Asymptotically Locally Euclidean/Kaluza-Klein Stationary Vacuum Black Holes in 5 Dimensions

TL;DR

This paper constructs new explicit and analytical 5-dimensional black hole solutions with diverse topologies and asymptotic behaviors, demonstrating their uniqueness and analyzing regularity conditions.

Contribution

It introduces novel bi-axisymmetric stationary vacuum black holes in 5D with asymptotically locally Euclidean or Kaluza-Klein geometries, expanding known solution classes.

Findings

New explicit and analytical solutions with lens space and S^1×S^2 asymptotics.

Solutions include black holes with multiple horizon components and various topologies.
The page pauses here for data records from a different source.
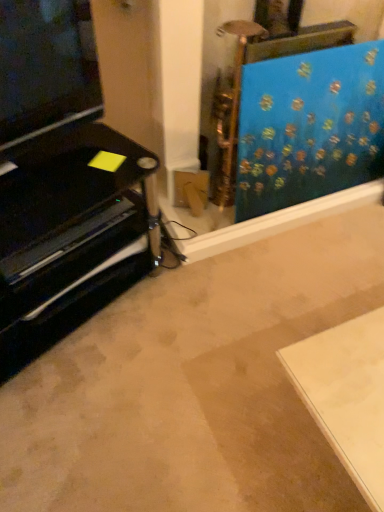
Question: In the image, is black glossy entertainment unit at left on the left side or the right side of blue fabric at upper right?

Choices:
 (A) right
 (B) left

Answer: (B)

Question: Considering the positions of black glossy entertainment unit at left and blue fabric at upper right in the image, is black glossy entertainment unit at left taller or shorter than blue fabric at upper right?

Choices:
 (A) tall
 (B) short

Answer: (B)

Question: Looking at their shapes, would you say black glossy entertainment unit at left is wider or thinner than blue fabric at upper right?

Choices:
 (A) thin
 (B) wide

Answer: (B)

Question: Which is correct: blue fabric at upper right is inside black glossy entertainment unit at left, or outside of it?

Choices:
 (A) inside
 (B) outside

Answer: (B)

Question: From the image's perspective, is blue fabric at upper right above or below black glossy entertainment unit at left?

Choices:
 (A) above
 (B) below

Answer: (A)

Question: Considering the positions of blue fabric at upper right and black glossy entertainment unit at left in the image, is blue fabric at upper right taller or shorter than black glossy entertainment unit at left?

Choices:
 (A) tall
 (B) short

Answer: (A)

Question: Is blue fabric at upper right in front of or behind black glossy entertainment unit at left in the image?

Choices:
 (A) behind
 (B) front

Answer: (A)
Established the uniqueness of these solutions and analyzed conditions for geometric regularity.

Abstract

We produce new examples, both explicit and analytical, of bi-axisymmetric stationary vacuum black holes in 5 dimensions. A novel feature of these solutions is that they are asymptotically locally Euclidean in which spatial cross-sections at infinity have lens space $L(p,q)$ topology, or asymptotically Kaluza-Klein so that spatial cross-sections at infinity are topologically $S^1\times S^2$. These are nondegenerate black holes of cohomogeneity 2, with any number of horizon components, where the horizon cross-section topology is any one of the three admissible types: $S^3$, $S^1\times S^2$, or $L(p,q)$. Uniqueness of these solutions is also established. Our method is to solve the relevant harmonic map problem with prescribed singularities, having target symmetric space $SL(3,\mathbb{R})/SO(3)$. In addition, we analyze the possibility of conical singularities and find a large family for which geometric regularity is guaranteed.